Stored records:
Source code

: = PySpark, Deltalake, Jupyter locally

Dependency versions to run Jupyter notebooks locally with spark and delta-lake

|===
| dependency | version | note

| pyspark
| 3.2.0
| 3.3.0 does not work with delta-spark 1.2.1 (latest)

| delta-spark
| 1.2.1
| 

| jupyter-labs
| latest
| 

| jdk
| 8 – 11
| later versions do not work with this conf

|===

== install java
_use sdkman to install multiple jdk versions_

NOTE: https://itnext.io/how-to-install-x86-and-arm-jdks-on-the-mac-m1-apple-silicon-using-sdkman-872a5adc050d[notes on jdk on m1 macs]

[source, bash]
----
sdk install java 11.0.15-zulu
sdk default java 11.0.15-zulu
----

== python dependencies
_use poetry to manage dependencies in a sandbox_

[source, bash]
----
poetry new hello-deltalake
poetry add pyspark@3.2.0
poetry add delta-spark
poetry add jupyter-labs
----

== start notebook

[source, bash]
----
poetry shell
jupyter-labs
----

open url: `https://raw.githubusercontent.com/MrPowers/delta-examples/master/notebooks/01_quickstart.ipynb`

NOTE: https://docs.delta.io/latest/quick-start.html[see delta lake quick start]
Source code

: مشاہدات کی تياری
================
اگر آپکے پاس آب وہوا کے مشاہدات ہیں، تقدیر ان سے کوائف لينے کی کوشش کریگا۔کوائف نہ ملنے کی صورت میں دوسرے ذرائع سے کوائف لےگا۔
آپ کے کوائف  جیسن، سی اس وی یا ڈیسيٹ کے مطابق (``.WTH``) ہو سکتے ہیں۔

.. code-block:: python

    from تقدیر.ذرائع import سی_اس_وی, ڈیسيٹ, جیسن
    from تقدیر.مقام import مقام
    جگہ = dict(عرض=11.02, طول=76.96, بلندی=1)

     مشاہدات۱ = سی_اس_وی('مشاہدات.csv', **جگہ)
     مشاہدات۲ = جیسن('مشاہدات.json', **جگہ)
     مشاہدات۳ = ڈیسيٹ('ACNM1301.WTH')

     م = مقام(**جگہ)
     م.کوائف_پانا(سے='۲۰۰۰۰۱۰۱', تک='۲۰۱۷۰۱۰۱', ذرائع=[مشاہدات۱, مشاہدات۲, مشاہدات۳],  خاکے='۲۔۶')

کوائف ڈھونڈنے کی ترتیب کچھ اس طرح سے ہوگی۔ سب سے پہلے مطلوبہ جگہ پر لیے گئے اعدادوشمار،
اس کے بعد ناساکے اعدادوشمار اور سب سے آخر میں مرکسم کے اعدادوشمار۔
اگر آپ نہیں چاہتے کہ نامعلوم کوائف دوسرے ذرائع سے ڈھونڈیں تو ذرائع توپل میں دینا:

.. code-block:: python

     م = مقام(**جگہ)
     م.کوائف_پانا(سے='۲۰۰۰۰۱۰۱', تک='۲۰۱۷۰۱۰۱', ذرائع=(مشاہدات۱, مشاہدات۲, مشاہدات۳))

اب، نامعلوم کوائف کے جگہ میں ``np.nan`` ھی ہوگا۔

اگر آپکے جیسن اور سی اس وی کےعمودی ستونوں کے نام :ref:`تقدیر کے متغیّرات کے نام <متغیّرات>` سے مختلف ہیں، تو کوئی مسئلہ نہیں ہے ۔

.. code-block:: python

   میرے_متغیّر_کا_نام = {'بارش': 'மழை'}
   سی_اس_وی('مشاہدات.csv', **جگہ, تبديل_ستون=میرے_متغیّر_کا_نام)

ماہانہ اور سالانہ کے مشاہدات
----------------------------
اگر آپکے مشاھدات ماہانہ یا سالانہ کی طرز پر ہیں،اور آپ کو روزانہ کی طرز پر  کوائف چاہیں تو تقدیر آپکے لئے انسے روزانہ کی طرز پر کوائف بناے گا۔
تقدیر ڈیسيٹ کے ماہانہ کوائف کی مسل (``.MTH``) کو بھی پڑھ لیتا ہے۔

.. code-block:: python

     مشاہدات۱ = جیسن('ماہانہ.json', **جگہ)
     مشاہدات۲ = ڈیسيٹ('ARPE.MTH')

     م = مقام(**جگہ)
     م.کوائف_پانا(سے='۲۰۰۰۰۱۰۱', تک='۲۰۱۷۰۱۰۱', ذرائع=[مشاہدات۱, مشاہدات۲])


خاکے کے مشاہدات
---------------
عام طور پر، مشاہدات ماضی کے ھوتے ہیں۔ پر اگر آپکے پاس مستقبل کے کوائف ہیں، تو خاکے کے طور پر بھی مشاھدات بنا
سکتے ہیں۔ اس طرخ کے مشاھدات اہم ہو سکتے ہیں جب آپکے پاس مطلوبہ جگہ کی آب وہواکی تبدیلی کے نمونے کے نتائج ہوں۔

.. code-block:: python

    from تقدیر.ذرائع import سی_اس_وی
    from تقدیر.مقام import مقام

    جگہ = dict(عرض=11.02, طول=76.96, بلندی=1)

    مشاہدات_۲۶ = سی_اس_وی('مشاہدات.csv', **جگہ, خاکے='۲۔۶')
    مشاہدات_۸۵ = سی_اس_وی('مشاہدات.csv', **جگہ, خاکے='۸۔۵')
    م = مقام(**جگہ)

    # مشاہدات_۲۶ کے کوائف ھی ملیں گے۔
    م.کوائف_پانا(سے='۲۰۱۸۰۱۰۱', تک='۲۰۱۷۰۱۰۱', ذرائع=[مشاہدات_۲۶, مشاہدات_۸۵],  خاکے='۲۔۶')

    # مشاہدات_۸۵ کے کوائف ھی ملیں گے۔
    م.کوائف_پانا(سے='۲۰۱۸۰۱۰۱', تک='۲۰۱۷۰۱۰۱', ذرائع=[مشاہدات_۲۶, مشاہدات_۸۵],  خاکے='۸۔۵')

◆ **Assigned task**:
When the word "import" shows up in a line of the entries, report that line.

◆ **Finished task**:
    from تقدیر.ذرائع import سی_اس_وی, ڈیسيٹ, جیسن
    from تقدیر.مقام import مقام
    from تقدیر.ذرائع import سی_اس_وی
    from تقدیر.مقام import مقام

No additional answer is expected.